**The task**
Each entry below is to be restated word for word, with no pictures carried over.

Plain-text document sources
Segment Open

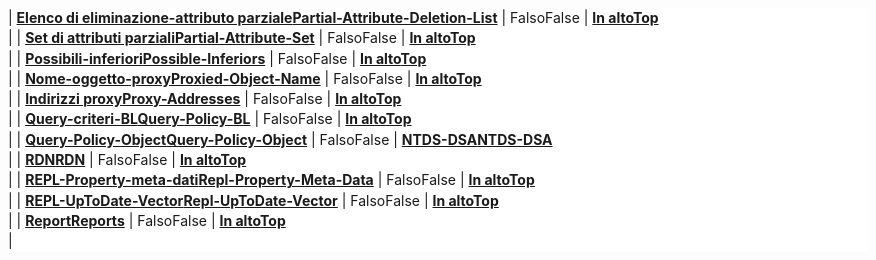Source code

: | [<span data-ttu-id="94395-445">**Elenco di eliminazione-attributo parziale**</span><span class="sxs-lookup"><span data-stu-id="94395-445">**Partial-Attribute-Deletion-List**</span></span>](a-partialattributedeletionlist.md)      | <span data-ttu-id="94395-446">Falso</span><span class="sxs-lookup"><span data-stu-id="94395-446">False</span></span>     | [<span data-ttu-id="94395-447">**In alto**</span><span class="sxs-lookup"><span data-stu-id="94395-447">**Top**</span></span>](c-top.md)<br/>                                  |
| [<span data-ttu-id="94395-448">**Set di attributi parziali**</span><span class="sxs-lookup"><span data-stu-id="94395-448">**Partial-Attribute-Set**</span></span>](a-partialattributeset.md)                         | <span data-ttu-id="94395-449">Falso</span><span class="sxs-lookup"><span data-stu-id="94395-449">False</span></span>     | [<span data-ttu-id="94395-450">**In alto**</span><span class="sxs-lookup"><span data-stu-id="94395-450">**Top**</span></span>](c-top.md)<br/>                                  |
| [<span data-ttu-id="94395-451">**Possibili-inferiori**</span><span class="sxs-lookup"><span data-stu-id="94395-451">**Possible-Inferiors**</span></span>](a-possibleinferiors.md)                              | <span data-ttu-id="94395-452">Falso</span><span class="sxs-lookup"><span data-stu-id="94395-452">False</span></span>     | [<span data-ttu-id="94395-453">**In alto**</span><span class="sxs-lookup"><span data-stu-id="94395-453">**Top**</span></span>](c-top.md)<br/>                                  |
| [<span data-ttu-id="94395-454">**Nome-oggetto-proxy**</span><span class="sxs-lookup"><span data-stu-id="94395-454">**Proxied-Object-Name**</span></span>](a-proxiedobjectname.md)                             | <span data-ttu-id="94395-455">Falso</span><span class="sxs-lookup"><span data-stu-id="94395-455">False</span></span>     | [<span data-ttu-id="94395-456">**In alto**</span><span class="sxs-lookup"><span data-stu-id="94395-456">**Top**</span></span>](c-top.md)<br/>                                  |
| [<span data-ttu-id="94395-457">**Indirizzi proxy**</span><span class="sxs-lookup"><span data-stu-id="94395-457">**Proxy-Addresses**</span></span>](a-proxyaddresses.md)                                    | <span data-ttu-id="94395-458">Falso</span><span class="sxs-lookup"><span data-stu-id="94395-458">False</span></span>     | [<span data-ttu-id="94395-459">**In alto**</span><span class="sxs-lookup"><span data-stu-id="94395-459">**Top**</span></span>](c-top.md)<br/>                                  |
| [<span data-ttu-id="94395-460">**Query-criteri-BL**</span><span class="sxs-lookup"><span data-stu-id="94395-460">**Query-Policy-BL**</span></span>](a-querypolicybl.md)                                     | <span data-ttu-id="94395-461">Falso</span><span class="sxs-lookup"><span data-stu-id="94395-461">False</span></span>     | [<span data-ttu-id="94395-462">**In alto**</span><span class="sxs-lookup"><span data-stu-id="94395-462">**Top**</span></span>](c-top.md)<br/>                                  |
| [<span data-ttu-id="94395-463">**Query-Policy-Object**</span><span class="sxs-lookup"><span data-stu-id="94395-463">**Query-Policy-Object**</span></span>](a-querypolicyobject.md)                             | <span data-ttu-id="94395-464">Falso</span><span class="sxs-lookup"><span data-stu-id="94395-464">False</span></span>     | [<span data-ttu-id="94395-465">**NTDS-DSA**</span><span class="sxs-lookup"><span data-stu-id="94395-465">**NTDS-DSA**</span></span>](c-ntdsdsa.md)<br/>                         |
| [<span data-ttu-id="94395-466">**RDN**</span><span class="sxs-lookup"><span data-stu-id="94395-466">**RDN**</span></span>](a-name.md)                                                          | <span data-ttu-id="94395-467">Falso</span><span class="sxs-lookup"><span data-stu-id="94395-467">False</span></span>     | [<span data-ttu-id="94395-468">**In alto**</span><span class="sxs-lookup"><span data-stu-id="94395-468">**Top**</span></span>](c-top.md)<br/>                                  |
| [<span data-ttu-id="94395-469">**REPL-Property-meta-dati**</span><span class="sxs-lookup"><span data-stu-id="94395-469">**Repl-Property-Meta-Data**</span></span>](a-replpropertymetadata.md)                      | <span data-ttu-id="94395-470">Falso</span><span class="sxs-lookup"><span data-stu-id="94395-470">False</span></span>     | [<span data-ttu-id="94395-471">**In alto**</span><span class="sxs-lookup"><span data-stu-id="94395-471">**Top**</span></span>](c-top.md)<br/>                                  |
| [<span data-ttu-id="94395-472">**REPL-UpToDate-Vector**</span><span class="sxs-lookup"><span data-stu-id="94395-472">**Repl-UpToDate-Vector**</span></span>](a-repluptodatevector.md)                           | <span data-ttu-id="94395-473">Falso</span><span class="sxs-lookup"><span data-stu-id="94395-473">False</span></span>     | [<span data-ttu-id="94395-474">**In alto**</span><span class="sxs-lookup"><span data-stu-id="94395-474">**Top**</span></span>](c-top.md)<br/>                                  |
| [<span data-ttu-id="94395-475">**Report**</span><span class="sxs-lookup"><span data-stu-id="94395-475">**Reports**</span></span>](a-directreports.md)                                             | <span data-ttu-id="94395-476">Falso</span><span class="sxs-lookup"><span data-stu-id="94395-476">False</span></span>     | [<span data-ttu-id="94395-477">**In alto**</span><span class="sxs-lookup"><span data-stu-id="94395-477">**Top**</span></span>](c-top.md)<br/>                                  |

Segment Closed

**Solution to the exercise**
Source code

: | [<span data-ttu-id="94395-445">**Elenco di eliminazione-attributo parziale**</span><span class="sxs-lookup"><span data-stu-id="94395-445">**Partial-Attribute-Deletion-List**</span></span>](a-partialattributedeletionlist.md)      | <span data-ttu-id="94395-446">Falso</span><span class="sxs-lookup"><span data-stu-id="94395-446">False</span></span>     | [<span data-ttu-id="94395-447">**In alto**</span><span class="sxs-lookup"><span data-stu-id="94395-447">**Top**</span></span>](c-top.md)<br/>                                  |
| [<span data-ttu-id="94395-448">**Set di attributi parziali**</span><span class="sxs-lookup"><span data-stu-id="94395-448">**Partial-Attribute-Set**</span></span>](a-partialattributeset.md)                         | <span data-ttu-id="94395-449">Falso</span><span class="sxs-lookup"><span data-stu-id="94395-449">False</span></span>     | [<span data-ttu-id="94395-450">**In alto**</span><span class="sxs-lookup"><span data-stu-id="94395-450">**Top**</span></span>](c-top.md)<br/>                                  |
| [<span data-ttu-id="94395-451">**Possibili-inferiori**</span><span class="sxs-lookup"><span data-stu-id="94395-451">**Possible-Inferiors**</span></span>](a-possibleinferiors.md)                              | <span data-ttu-id="94395-452">Falso</span><span class="sxs-lookup"><span data-stu-id="94395-452">False</span></span>     | [<span data-ttu-id="94395-453">**In alto**</span><span class="sxs-lookup"><span data-stu-id="94395-453">**Top**</span></span>](c-top.md)<br/>                                  |
| [<span data-ttu-id="94395-454">**Nome-oggetto-proxy**</span><span class="sxs-lookup"><span data-stu-id="94395-454">**Proxied-Object-Name**</span></span>](a-proxiedobjectname.md)                             | <span data-ttu-id="94395-455">Falso</span><span class="sxs-lookup"><span data-stu-id="94395-455">False</span></span>     | [<span data-ttu-id="94395-456">**In alto**</span><span class="sxs-lookup"><span data-stu-id="94395-456">**Top**</span></span>](c-top.md)<br/>                                  |
| [<span data-ttu-id="94395-457">**Indirizzi proxy**</span><span class="sxs-lookup"><span data-stu-id="94395-457">**Proxy-Addresses**</span></span>](a-proxyaddresses.md)                                    | <span data-ttu-id="94395-458">Falso</span><span class="sxs-lookup"><span data-stu-id="94395-458">False</span></span>     | [<span data-ttu-id="94395-459">**In alto**</span><span class="sxs-lookup"><span data-stu-id="94395-459">**Top**</span></span>](c-top.md)<br/>                                  |
| [<span data-ttu-id="94395-460">**Query-criteri-BL**</span><span class="sxs-lookup"><span data-stu-id="94395-460">**Query-Policy-BL**</span></span>](a-querypolicybl.md)                                     | <span data-ttu-id="94395-461">Falso</span><span class="sxs-lookup"><span data-stu-id="94395-461">False</span></span>     | [<span data-ttu-id="94395-462">**In alto**</span><span class="sxs-lookup"><span data-stu-id="94395-462">**Top**</span></span>](c-top.md)<br/>                                  |
| [<span data-ttu-id="94395-463">**Query-Policy-Object**</span><span class="sxs-lookup"><span data-stu-id="94395-463">**Query-Policy-Object**</span></span>](a-querypolicyobject.md)                             | <span data-ttu-id="94395-464">Falso</span><span class="sxs-lookup"><span data-stu-id="94395-464">False</span></span>     | [<span data-ttu-id="94395-465">**NTDS-DSA**</span><span class="sxs-lookup"><span data-stu-id="94395-465">**NTDS-DSA**</span></span>](c-ntdsdsa.md)<br/>                         |
| [<span data-ttu-id="94395-466">**RDN**</span><span class="sxs-lookup"><span data-stu-id="94395-466">**RDN**</span></span>](a-name.md)                                                          | <span data-ttu-id="94395-467">Falso</span><span class="sxs-lookup"><span data-stu-id="94395-467">False</span></span>     | [<span data-ttu-id="94395-468">**In alto**</span><span class="sxs-lookup"><span data-stu-id="94395-468">**Top**</span></span>](c-top.md)<br/>                                  |
| [<span data-ttu-id="94395-469">**REPL-Property-meta-dati**</span><span class="sxs-lookup"><span data-stu-id="94395-469">**Repl-Property-Meta-Data**</span></span>](a-replpropertymetadata.md)                      | <span data-ttu-id="94395-470">Falso</span><span class="sxs-lookup"><span data-stu-id="94395-470">False</span></span>     | [<span data-ttu-id="94395-471">**In alto**</span><span class="sxs-lookup"><span data-stu-id="94395-471">**Top**</span></span>](c-top.md)<br/>                                  |
| [<span data-ttu-id="94395-472">**REPL-UpToDate-Vector**</span><span class="sxs-lookup"><span data-stu-id="94395-472">**Repl-UpToDate-Vector**</span></span>](a-repluptodatevector.md)                           | <span data-ttu-id="94395-473">Falso</span><span class="sxs-lookup"><span data-stu-id="94395-473">False</span></span>     | [<span data-ttu-id="94395-474">**In alto**</span><span class="sxs-lookup"><span data-stu-id="94395-474">**Top**</span></span>](c-top.md)<br/>                                  |
| [<span data-ttu-id="94395-475">**Report**</span><span class="sxs-lookup"><span data-stu-id="94395-475">**Reports**</span></span>](a-directreports.md)                                             | <span data-ttu-id="94395-476">Falso</span><span class="sxs-lookup"><span data-stu-id="94395-476">False</span></span>     | [<span data-ttu-id="94395-477">**In alto**</span><span class="sxs-lookup"><span data-stu-id="94395-477">**Top**</span></span>](c-top.md)<br/>                                  |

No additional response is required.